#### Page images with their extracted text
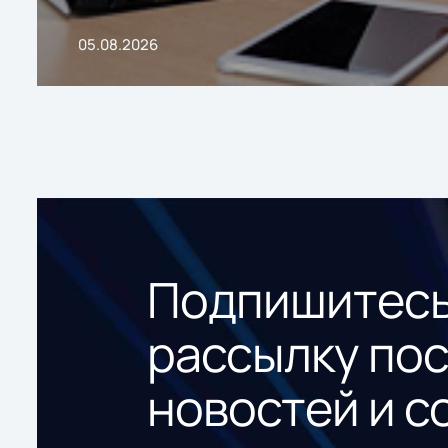
05.08.2026
Подпишитесь
рассылку по
новостей и с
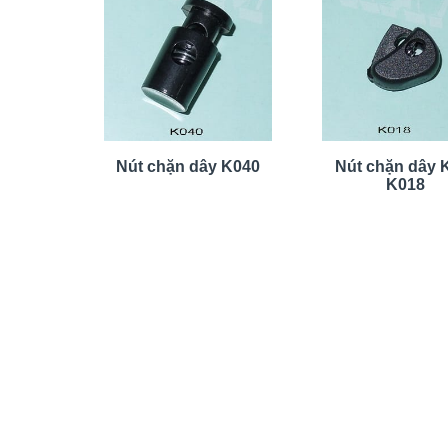
Nút chặn dây K040
Nút chặn dây
K018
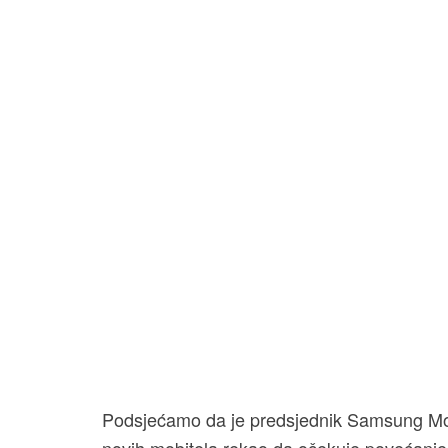
Podsjećamo da je predsjednik Samsung Mob
novih mobitela rekao da očekuje povećanje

#### TASK ITEM
Copy the extracted text from every row above verbatim, line for line. Leave the pictures out of your answer.

#### ANSWER
05.08.2026
Подпишитесь
рассылку по
новостей и с
Nút chặn dây K040
Nút chặn dây
K018
Podsjećamo da je predsjednik Samsung Mob
novih mobitela rekao da očekuje povećanje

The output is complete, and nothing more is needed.